The major indices were flat today, but the S&P 500 is down over 7 percent this week, the worst week since November.
No one is getting burned by fading rallies. That's why we can't rally. Because fading rallies is what is working. Traders are making money by fading rallies.
As long as you know financials will fall, it's easier to stay short than long. "I mean, JP Morgan falls 5 to 10 percent every day...it's like shooting fish in a barrel," one trader said.
Traders believe a rally is coming, but few are positioned to take advantage of it.
Why? Because no one can afford to be wrong..."no one can afford another 10% down month," as one analyst said.
What would a rally look like? We already had one! From the November 20th bottom to the close on December 31, we went from roughly 750 in the S&P 500 to 900...a 20 percent rally.
And it all faded. So now we are due for another rally...under this scenario, we are primed to go from, say, 670 to 800...another 20 percent rally.

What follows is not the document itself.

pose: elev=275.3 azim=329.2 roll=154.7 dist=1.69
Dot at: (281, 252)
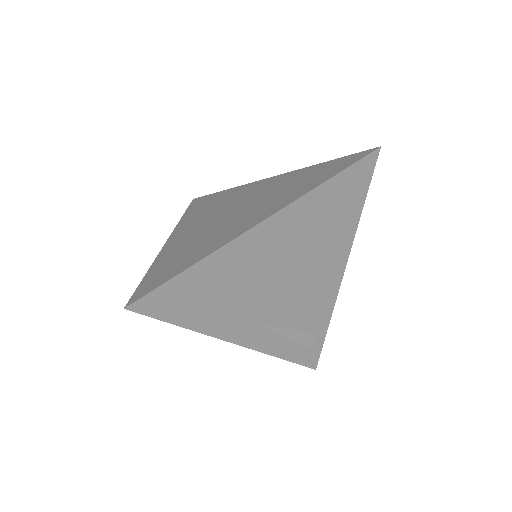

Problem is, after seeing what happened during the November-December rally, it's not clear if that rally will be the bottom. Certainly a lot of traders don't believe it will stick.
As for this week...isn't the selling exhausted? Well...look at the stats. TrimTabs estimates there was $30 BILLION in mutual fund withdrawals for the week ending the Wednesday. Retail investors are clearly still selling. Institutional funds (pension funds) are probably standing pat for the moment.